We actually had this at one point, but it turned out that sometimes you
wanted a Character and sometimes a UnicodeScalar, and in both cases your
algorithm was probably wrong (cf. String is no longer a CollectionType). At
that point it didn't offer any benefits over just regular string syntax,
and it freed up the syntax for *something* else.

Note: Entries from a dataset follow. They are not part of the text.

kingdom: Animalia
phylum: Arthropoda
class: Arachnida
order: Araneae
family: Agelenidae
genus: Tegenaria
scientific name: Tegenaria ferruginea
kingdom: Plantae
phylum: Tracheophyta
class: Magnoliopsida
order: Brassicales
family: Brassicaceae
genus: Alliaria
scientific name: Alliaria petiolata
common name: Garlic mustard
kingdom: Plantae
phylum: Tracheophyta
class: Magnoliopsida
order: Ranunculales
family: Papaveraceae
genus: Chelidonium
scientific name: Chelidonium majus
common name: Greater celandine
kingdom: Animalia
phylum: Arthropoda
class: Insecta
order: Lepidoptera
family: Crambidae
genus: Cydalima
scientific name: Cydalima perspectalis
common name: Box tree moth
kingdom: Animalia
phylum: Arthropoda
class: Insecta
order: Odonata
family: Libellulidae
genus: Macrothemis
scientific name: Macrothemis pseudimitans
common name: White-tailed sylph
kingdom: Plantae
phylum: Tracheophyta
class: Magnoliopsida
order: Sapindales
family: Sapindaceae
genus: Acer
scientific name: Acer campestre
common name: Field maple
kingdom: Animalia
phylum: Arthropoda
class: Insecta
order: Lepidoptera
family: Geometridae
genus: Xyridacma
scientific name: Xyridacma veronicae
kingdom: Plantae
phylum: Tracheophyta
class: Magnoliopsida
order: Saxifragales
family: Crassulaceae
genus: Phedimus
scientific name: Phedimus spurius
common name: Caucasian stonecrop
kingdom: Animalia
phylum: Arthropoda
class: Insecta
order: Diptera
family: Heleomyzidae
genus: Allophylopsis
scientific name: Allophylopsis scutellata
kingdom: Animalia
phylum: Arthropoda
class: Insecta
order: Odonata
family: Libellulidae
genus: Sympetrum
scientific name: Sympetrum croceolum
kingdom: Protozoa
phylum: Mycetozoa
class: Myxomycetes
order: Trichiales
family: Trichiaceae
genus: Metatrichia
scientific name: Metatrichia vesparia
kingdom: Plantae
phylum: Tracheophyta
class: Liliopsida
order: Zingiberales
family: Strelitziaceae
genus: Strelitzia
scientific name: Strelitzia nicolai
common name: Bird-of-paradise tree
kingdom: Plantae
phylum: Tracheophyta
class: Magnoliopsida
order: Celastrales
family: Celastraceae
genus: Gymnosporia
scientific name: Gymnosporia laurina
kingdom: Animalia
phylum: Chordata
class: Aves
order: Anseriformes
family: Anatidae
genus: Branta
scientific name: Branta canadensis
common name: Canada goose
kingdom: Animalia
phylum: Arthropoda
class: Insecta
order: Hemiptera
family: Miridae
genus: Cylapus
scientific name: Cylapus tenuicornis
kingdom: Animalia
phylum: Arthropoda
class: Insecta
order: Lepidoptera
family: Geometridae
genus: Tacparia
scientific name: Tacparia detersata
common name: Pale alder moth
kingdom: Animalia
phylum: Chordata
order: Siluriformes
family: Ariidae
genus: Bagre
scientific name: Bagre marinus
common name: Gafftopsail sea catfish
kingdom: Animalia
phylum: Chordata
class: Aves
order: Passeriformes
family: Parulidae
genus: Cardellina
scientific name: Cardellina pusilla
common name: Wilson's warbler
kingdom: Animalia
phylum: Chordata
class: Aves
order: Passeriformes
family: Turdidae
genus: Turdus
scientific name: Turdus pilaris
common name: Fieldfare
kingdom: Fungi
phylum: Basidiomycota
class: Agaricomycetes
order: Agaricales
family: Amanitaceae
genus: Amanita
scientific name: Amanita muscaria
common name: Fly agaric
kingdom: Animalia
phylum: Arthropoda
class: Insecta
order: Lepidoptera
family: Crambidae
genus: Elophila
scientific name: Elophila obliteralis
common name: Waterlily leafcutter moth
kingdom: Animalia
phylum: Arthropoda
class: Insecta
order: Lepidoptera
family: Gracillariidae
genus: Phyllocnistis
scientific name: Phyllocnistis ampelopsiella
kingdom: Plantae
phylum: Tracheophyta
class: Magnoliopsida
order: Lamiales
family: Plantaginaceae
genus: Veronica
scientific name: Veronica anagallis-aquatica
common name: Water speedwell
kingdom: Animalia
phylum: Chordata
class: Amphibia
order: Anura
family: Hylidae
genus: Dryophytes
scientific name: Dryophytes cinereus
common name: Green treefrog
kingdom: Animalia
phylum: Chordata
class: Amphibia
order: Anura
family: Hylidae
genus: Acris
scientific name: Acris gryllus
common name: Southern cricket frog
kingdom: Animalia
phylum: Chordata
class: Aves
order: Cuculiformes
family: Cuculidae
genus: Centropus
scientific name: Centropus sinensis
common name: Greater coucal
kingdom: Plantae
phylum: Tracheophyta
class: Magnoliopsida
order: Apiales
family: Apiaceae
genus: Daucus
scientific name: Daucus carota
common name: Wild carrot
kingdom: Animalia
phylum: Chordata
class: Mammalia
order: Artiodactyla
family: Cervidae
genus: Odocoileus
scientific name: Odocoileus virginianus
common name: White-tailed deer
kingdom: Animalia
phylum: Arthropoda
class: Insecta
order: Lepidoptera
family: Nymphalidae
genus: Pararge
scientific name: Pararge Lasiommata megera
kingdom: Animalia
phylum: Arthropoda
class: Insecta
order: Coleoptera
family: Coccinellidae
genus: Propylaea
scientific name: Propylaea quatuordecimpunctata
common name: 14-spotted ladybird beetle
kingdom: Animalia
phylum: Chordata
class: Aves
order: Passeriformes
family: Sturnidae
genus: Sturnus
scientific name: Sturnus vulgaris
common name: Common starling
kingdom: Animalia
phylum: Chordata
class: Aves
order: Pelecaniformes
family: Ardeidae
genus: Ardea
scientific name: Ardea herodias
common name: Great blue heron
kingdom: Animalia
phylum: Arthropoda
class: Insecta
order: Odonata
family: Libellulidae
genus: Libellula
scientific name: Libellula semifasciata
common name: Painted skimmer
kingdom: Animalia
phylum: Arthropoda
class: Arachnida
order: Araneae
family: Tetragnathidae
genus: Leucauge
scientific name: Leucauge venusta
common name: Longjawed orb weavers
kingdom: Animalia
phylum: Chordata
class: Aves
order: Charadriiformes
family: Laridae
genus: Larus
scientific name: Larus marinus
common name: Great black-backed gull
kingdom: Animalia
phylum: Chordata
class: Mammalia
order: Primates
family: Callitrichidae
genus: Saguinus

There's a fair amount of precedent for single-quoted strings being:
- single characters (C, Java, C#)
- unprocessed strings (shell scripts, Ruby)
- exactly the same as double-quoted strings (Python)
I (personally) wouldn't want them for multi-line literals, though.
I agree that this would be weird syntax for multi-line literals:
let x = ‘
stuff
more stuff’
On the other hand, It could be a reasonable design to say that ‘xyz’
strings are a dual to “xyz” strings that disable escape expansion. If you
did that, then you could end up with a world where multi-line strings could
be either:
let x = “””
stuff with\tescapes \(42)
“””
and:
let x = ‘''
escapes\(42)not processed!\n
‘''
Please ignore the “smart” quotes above :-)
I said this during the Swift 1 runup, and I'll say it again: Python has a
design for this stuff that works. They didn't make any changes to it
between Python 2 and 3, so it has proven itself with many generations of
programmer. I still don't see any reason to invent something new.